_Exercise aim_. Print the records below exactly, and do not carry over any picture.

•••

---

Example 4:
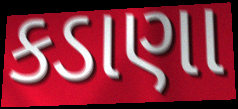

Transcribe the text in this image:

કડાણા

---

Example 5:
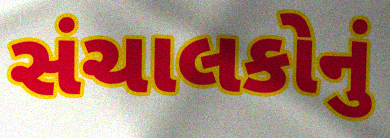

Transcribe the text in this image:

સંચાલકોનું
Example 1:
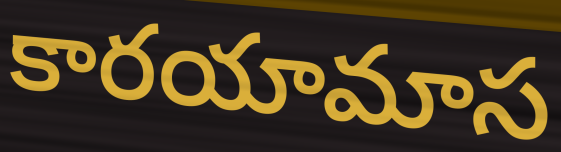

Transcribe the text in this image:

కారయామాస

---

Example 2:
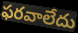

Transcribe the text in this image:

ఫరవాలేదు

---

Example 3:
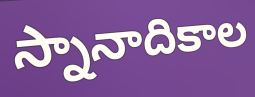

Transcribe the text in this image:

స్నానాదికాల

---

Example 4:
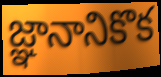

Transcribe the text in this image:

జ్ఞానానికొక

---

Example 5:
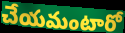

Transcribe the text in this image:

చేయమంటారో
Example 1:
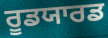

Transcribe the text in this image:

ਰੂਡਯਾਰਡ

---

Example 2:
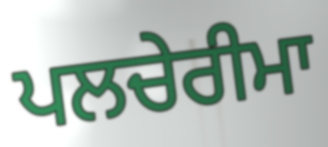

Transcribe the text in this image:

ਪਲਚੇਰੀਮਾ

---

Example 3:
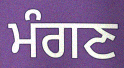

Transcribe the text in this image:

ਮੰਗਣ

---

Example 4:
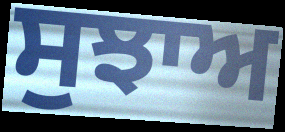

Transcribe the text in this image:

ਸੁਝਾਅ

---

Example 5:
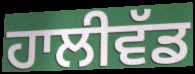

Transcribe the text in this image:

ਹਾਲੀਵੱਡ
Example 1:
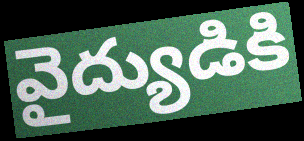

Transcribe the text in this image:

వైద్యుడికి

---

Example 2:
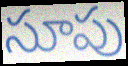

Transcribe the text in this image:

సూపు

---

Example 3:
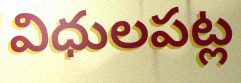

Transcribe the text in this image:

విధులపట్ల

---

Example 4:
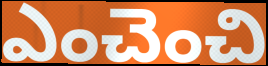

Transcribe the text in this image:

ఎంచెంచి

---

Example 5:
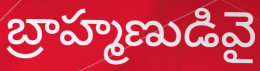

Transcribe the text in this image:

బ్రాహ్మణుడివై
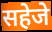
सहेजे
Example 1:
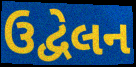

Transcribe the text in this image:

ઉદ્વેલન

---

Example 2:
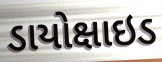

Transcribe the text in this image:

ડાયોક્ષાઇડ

•••

_Your response_.
---

Example 4:

Transcribe the text in this image:

કડાણા

---

Example 5:

Transcribe the text in this image:

સંચાલકોનું
Example 1:

Transcribe the text in this image:

కారయామాస

---

Example 2:

Transcribe the text in this image:

ఫరవాలేదు

---

Example 3:

Transcribe the text in this image:

స్నానాదికాల

---

Example 4:

Transcribe the text in this image:

జ్ఞానానికొక

---

Example 5:

Transcribe the text in this image:

చేయమంటారో
Example 1:

Transcribe the text in this image:

ਰੂਡਯਾਰਡ

---

Example 2:

Transcribe the text in this image:

ਪਲਚੇਰੀਮਾ

---

Example 3:

Transcribe the text in this image:

ਮੰਗਣ

---

Example 4:

Transcribe the text in this image:

ਸੁਝਾਅ

---

Example 5:

Transcribe the text in this image:

ਹਾਲੀਵੱਡ
Example 1:

Transcribe the text in this image:

వైద్యుడికి

---

Example 2:

Transcribe the text in this image:

సూపు

---

Example 3:

Transcribe the text in this image:

విధులపట్ల

---

Example 4:

Transcribe the text in this image:

ఎంచెంచి

---

Example 5:

Transcribe the text in this image:

బ్రాహ్మణుడివై
सहेजे
Example 1:

Transcribe the text in this image:

ઉદ્વેલન

---

Example 2:

Transcribe the text in this image:

ડાયોક્ષાઇડ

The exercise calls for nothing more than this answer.